> _PROBLEM_:
Can you write out all the records again with "common name" replaced by "vernacular name" and everything else unchanged? Leave the pictures out.

++++ ENTRIES

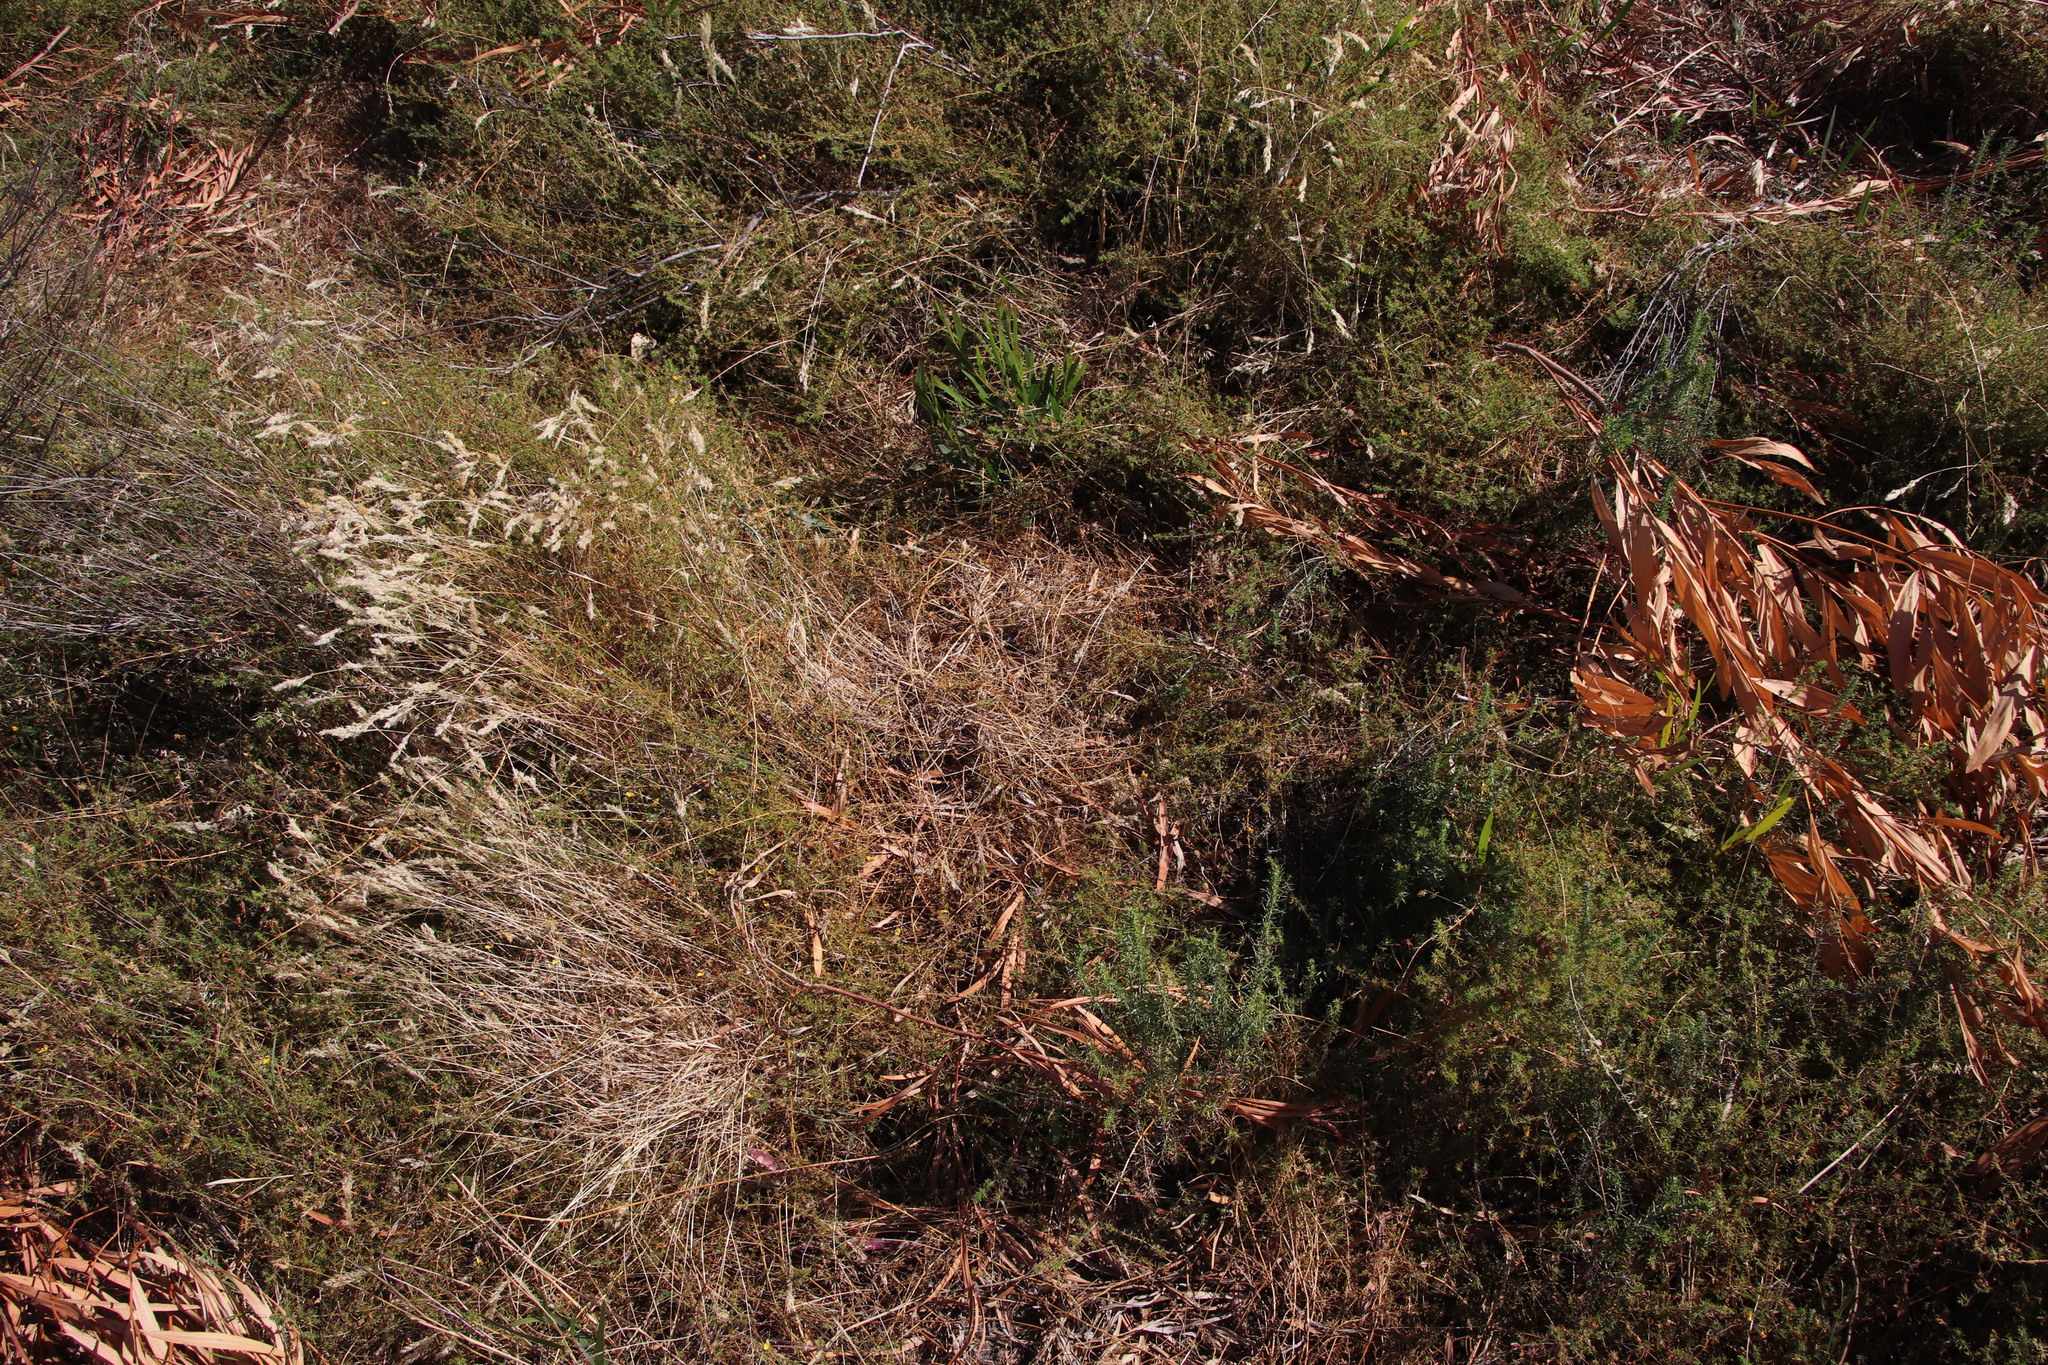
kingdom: Plantae
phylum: Tracheophyta
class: Magnoliopsida
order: Fabales
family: Fabaceae
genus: Acacia
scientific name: Acacia longifolia
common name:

++++++++

> _WRITTEN SOLUTION_:
kingdom: Plantae
phylum: Tracheophyta
class: Magnoliopsida
order: Fabales
family: Fabaceae
genus: Acacia
scientific name: Acacia longifolia
vernacular name:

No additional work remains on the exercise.